The Art of James Strombotne
On exhibit at the Central Library
The Newport Beach City Arts Commission is very pleased to present works by renown artist James Strombotne in an exhibit at the Central Library.Since his first one-man show in 1956, James Strombotne has captivated audiences with his provocative paintings, drawings, prints and sculpture.
Strombotne’s paintings show a playfulness and simplicity, yet the originality of his contemporary composition reveals a sly sense of humor, social consciousness and adventurous spirit.

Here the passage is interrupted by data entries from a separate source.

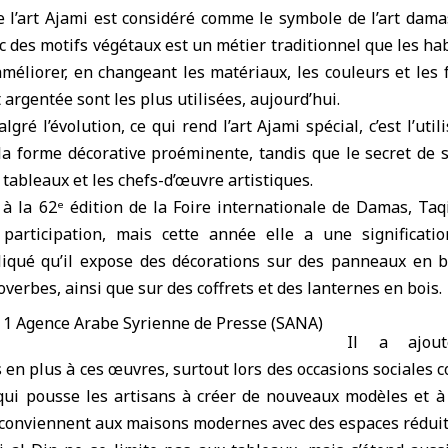
 l’art Ajami est considéré comme le symbole de l’art dama
c des motifs végétaux est un métier traditionnel que les h
méliorer, en changeant les matériaux, les couleurs et les
 argentée sont les plus utilisées, aujourd’hui.
lgré l’évolution, ce qui rend l’art Ajami spécial, c’est l’uti
 la forme décorative proéminente, tandis que le secret de 
es tableaux et les chefs-d’œuvre artistiques.
 à la 62ᵉ édition de la Foire internationale de Damas, Taqi
participation, mais cette année elle a une significati
xpliqué qu’il expose des décorations sur des panneaux en b
verbes, ainsi que sur des coffrets et des lanternes en bois.
Il a ajou
s en plus à ces œuvres, surtout lors des occasions sociales
qui pousse les artisans à créer de nouveaux modèles et à 
 conviennent aux maisons modernes avec des espaces réduit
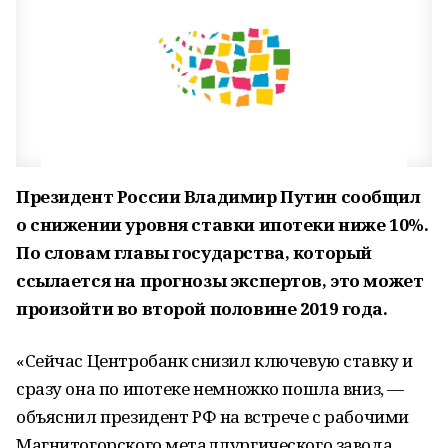
Президент России Владимир Путин сообщил
о снижении уровня ставки ипотеки ниже 10%.
По словам главы государства, который
ссылается на прогнозы экспертов, это может
произойти во второй половине 2019 года.
«Сейчас Центробанк снизил ключевую ставку и
сразу она по ипотеке немножко пошла вниз, —
объяснил президент РФ на встрече с рабочими
Магнитогорского металлургического завода,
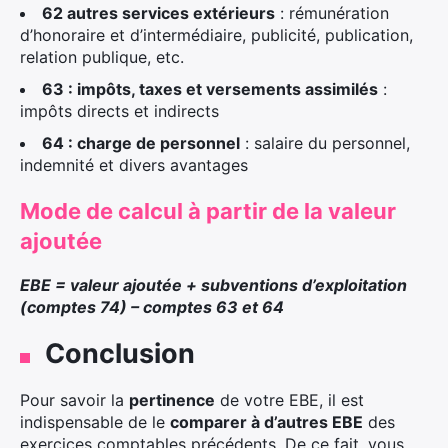
62 autres services extérieurs
: rémunération
d’honoraire et d’intermédiaire, publicité, publication,
relation publique, etc.
63 : impôts, taxes et versements assimilés
:
impôts directs et indirects
64 : charge de personnel
: salaire du personnel,
indemnité et divers avantages
Mode de calcul à partir de la valeur
ajoutée
EBE = valeur ajoutée + subventions d’exploitation
(comptes 74) – comptes 63 et 64
Conclusion
Pour savoir la
pertinence
de votre EBE, il est
indispensable de le
comparer à d’autres EBE
des
exercices comptables précédents. De ce fait, vous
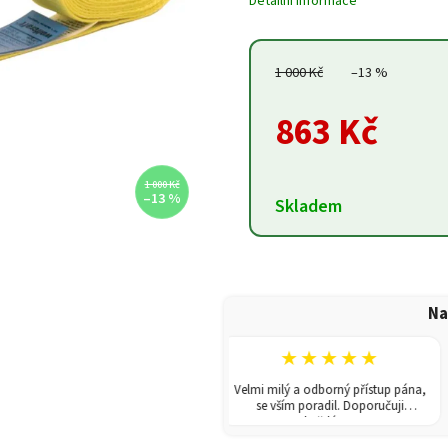
Detailní informace
1 000 Kč
–13 %
863 Kč
1 000 Kč
–13 %
Skladem
Na
★★★★★
★★★★★
V obchodě jsem koupila skleník.
Velmi milý a odborný přístup pána,
dání rychlé a poradili i s montáží.
se vším poradil. Doporučuji
Doporučuji!
každému!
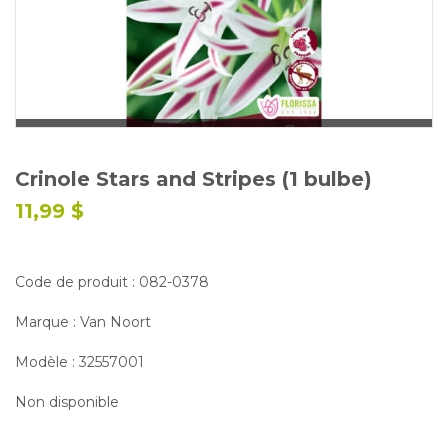
Glossaire
Calendrier horticole
Emplois
Service à la clientèle
Nous joindre
Crinole Stars and Stripes (1 bulbe)
11,99 $
Code de produit : 082-0378
Marque : Van Noort
Modèle : 32557001
Non disponible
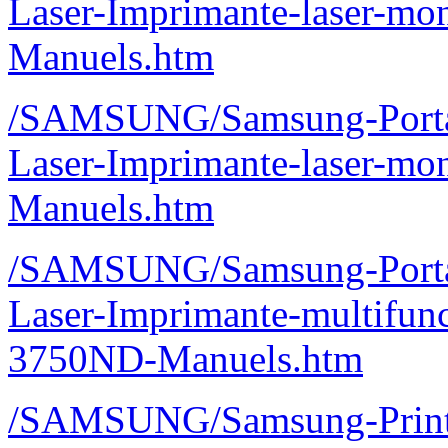
Laser-Imprimante-laser-
Manuels.htm
/SAMSUNG/Samsung-Portab
Laser-Imprimante-laser-
Manuels.htm
/SAMSUNG/Samsung-Portab
Laser-Imprimante-multifu
3750ND-Manuels.htm
/SAMSUNG/Samsung-Printe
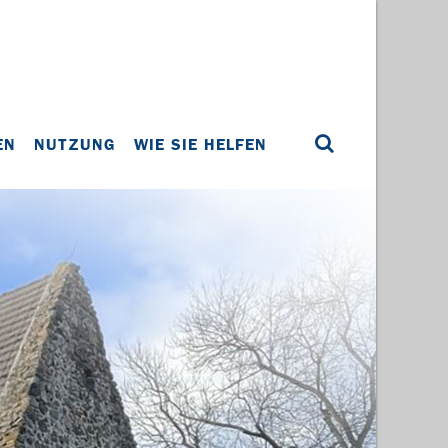
EN
NUTZUNG
WIE SIE HELFEN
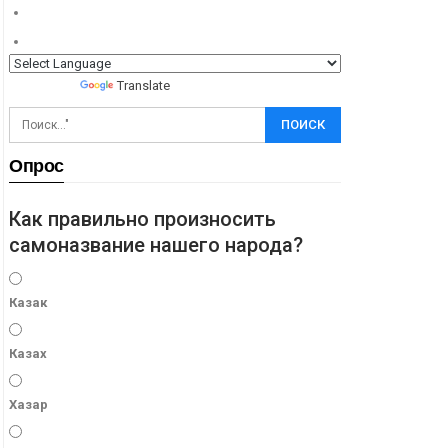
Powered by
Translate
Опрос
Как правильно произносить
самоназвание нашего народа?
Казак
Казах
Хазар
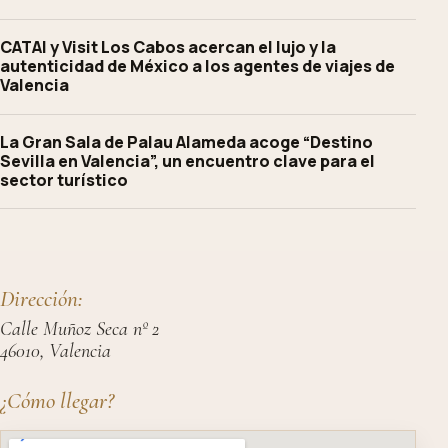
CATAI y Visit Los Cabos acercan el lujo y la
autenticidad de México a los agentes de viajes de
Valencia
La Gran Sala de Palau Alameda acoge “Destino
Sevilla en Valencia”, un encuentro clave para el
sector turístico
Dirección:
Calle Muñoz Seca nº 2
46010, Valencia
¿Cómo llegar?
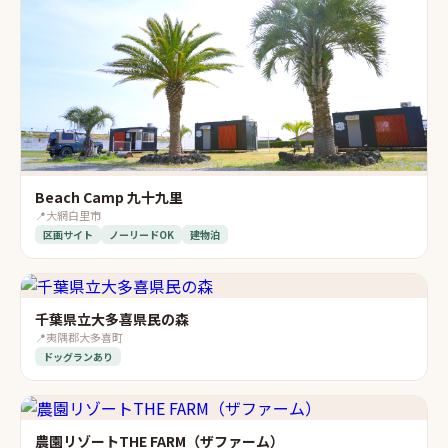
Beach Camp 九十九里
📍
大網白里市
区画サイト
ノーリードOK
建物泊
千葉県立大多喜県民の森
📍
夷隅郡大多喜町
ドッグランあり
農園リゾートTHE FARM（ザファーム）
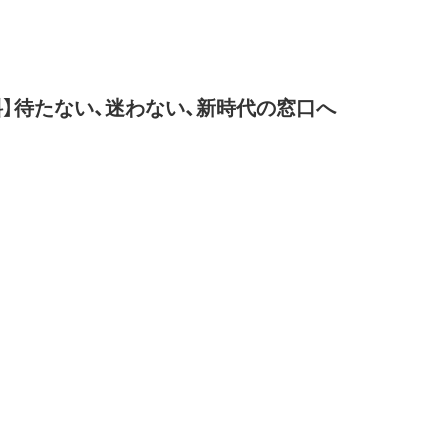
料】待たない、迷わない、新時代の窓口へ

He has had over seventy-five one-man shows, with twelve retrospectives, in major locations around the country. His work has also been included in most major group shows in America, including two Whitney Biennials, the Carnegie International and the Corcoran Biennial. Strombotne’s paintings can be found in the permanent collections of museums across the United States, as well as in many private collections, most notably the Jack Nicholson collection, which includes twenty of Strombotne’s major pieces.

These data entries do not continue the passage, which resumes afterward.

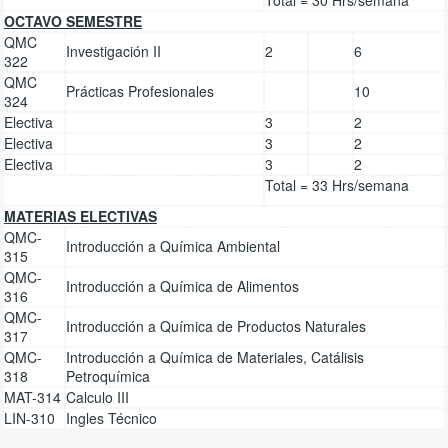
OCTAVO SEMESTRE
QMC
Investigación II
2
6
322
QMC
Prácticas Profesionales
10
324
Electiva
3
2
Electiva
3
2
Electiva
3
2
Total = 33 Hrs/semana
MATERIAS ELECTIVAS
QMC-
Introducción a Química Ambiental
315
QMC-
Introducción a Química de Alimentos
316
QMC-
Introducción a Química de Productos Naturales
317
QMC-
Introducción a Química de Materiales, Catálisis
318
Petroquímica
MAT-314
Calculo III
LIN-310
Ingles Técnico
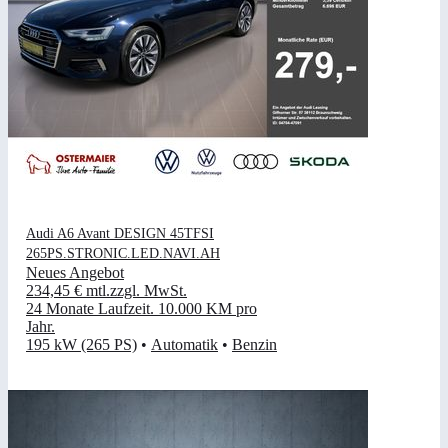
Audi A6 Avant DESIGN 45TFSI
265PS.STRONIC.LED.NAVI.AH
Neues Angebot
234,45 €
mtl.
zzgl. MwSt.
24 Monate Laufzeit
.
10.000 KM pro
Jahr
.
195 kW (265 PS)
•
Automatik
•
Benzin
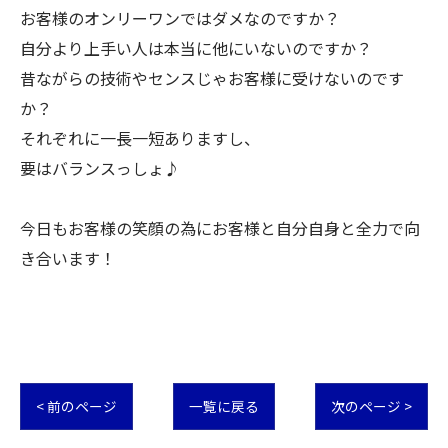
お客様のオンリーワンではダメなのですか？
自分より上手い人は本当に他にいないのですか？
昔ながらの技術やセンスじゃお客様に受けないのです
か？
それぞれに一長一短ありますし、
要はバランスっしょ♪
今日もお客様の笑顔の為にお客様と自分自身と全力で向
き合います！
< 前のページ
一覧に戻る
次のページ >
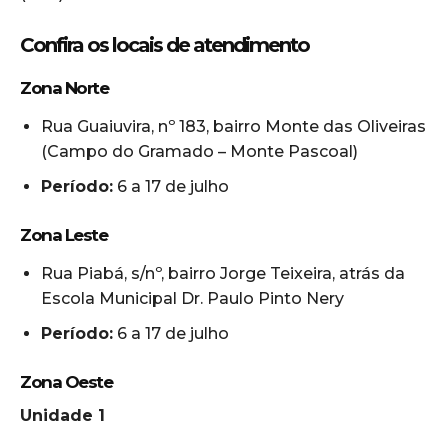
Confira os locais de atendimento
Zona Norte
Rua Guaiuvira, nº 183, bairro Monte das Oliveiras
(Campo do Gramado – Monte Pascoal)
Período:
6 a 17 de julho
Zona Leste
Rua Piabá, s/nº, bairro Jorge Teixeira, atrás da
Escola Municipal Dr. Paulo Pinto Nery
Período:
6 a 17 de julho
Zona Oeste
Unidade 1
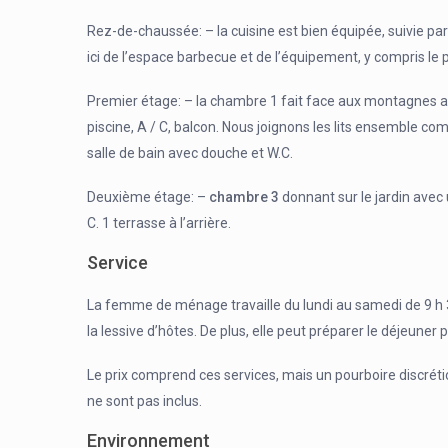
Rez-de-chaussée: – la cuisine est bien équipée, suivie par 
ici de l’espace barbecue et de l’équipement, y compris le p
Premier étage: – la chambre 1 fait face aux montagnes av
piscine, A / C, balcon. Nous joignons les lits ensemble 
salle de bain avec douche et W.C.
Deuxième étage: –
chambre 3
donnant sur le jardin avec u
C. 1 terrasse à l’arrière.
Service
La femme de ménage travaille du lundi au samedi de 9 h 30 
la lessive d’hôtes. De plus, elle peut préparer le déjeuner
Le prix comprend ces services, mais un pourboire discrétion
ne sont pas inclus.
Environnement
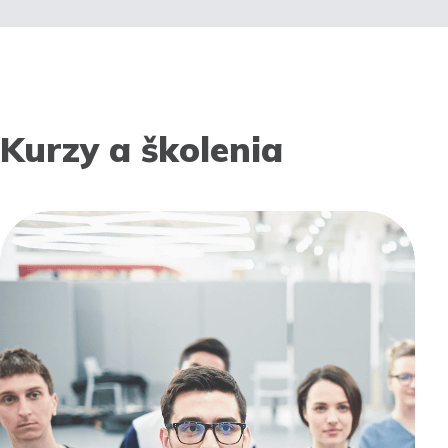
Kurzy a školenia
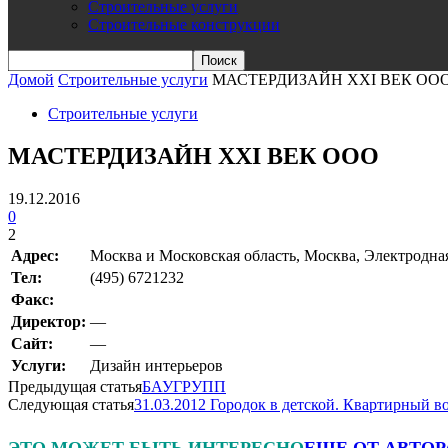
Строительные услуги
Строительные конструкции
Домой
Строительные услуги
МАСТЕРДИЗАЙН XXI ВЕК ОО
Строительные услуги
МАСТЕРДИЗАЙН XXI ВЕК ООО
19.12.2016
0
2
Адрес:
Москва и Московская область, Москва, Электродная 
Teл:
(495) 6721232
Факс:
Директор:
—
Сайт:
—
Услуги:
Дизайн интерьеров
Предыдущая статья
БАУГРУПП
Следующая статья
31.03.2012 Городок в детской. Квартирный 
ЭТО МОЖЕТ БЫТЬ ИНТЕРЕСНО
ЕЩЕ ОТ АВТОР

Strombotne retired in 2005 from his position as professor emeritus at the University of California, Riverside after 40 years of teaching. He continues to paint every day in his Orange County, California studio.
Wireless Works of Art
The Newport Beach City Arts Commision present and exhibit of vintage table-top radios from the collection of longtime Newport Beach residents, Janet and Mark Hilbert. The exhibit showcases classic designs from the Hilbert’s collection of over 150 table top and 50 transistor radios dating from 1932 to 1965. Among the radios on display are a Packard Bell Stationized Clock Radio, showing regional radio stations on the dial, a 1951 Airline model featuring Rudolph the Rednose Reindeer, a radio resembling a Coca-Cola ice box, a mid-century Motorola tube radio and a stunning black and silver art deco design.
Collecting old radios came naturally to Mark Hilbert, whose parents owned a Pasadena appliance store that was the first in town to carry the RCA transistor radio. "The automobile and the radio were the two greatest design venues from the '30s to the '50s," he says. "In those days, companies like RCA, Motorola, Warner, GE, Zenith and Philco hired the greatest industrial designers in the world to design their radios. Manufacturers knew they would sell better if they were unique and attractive."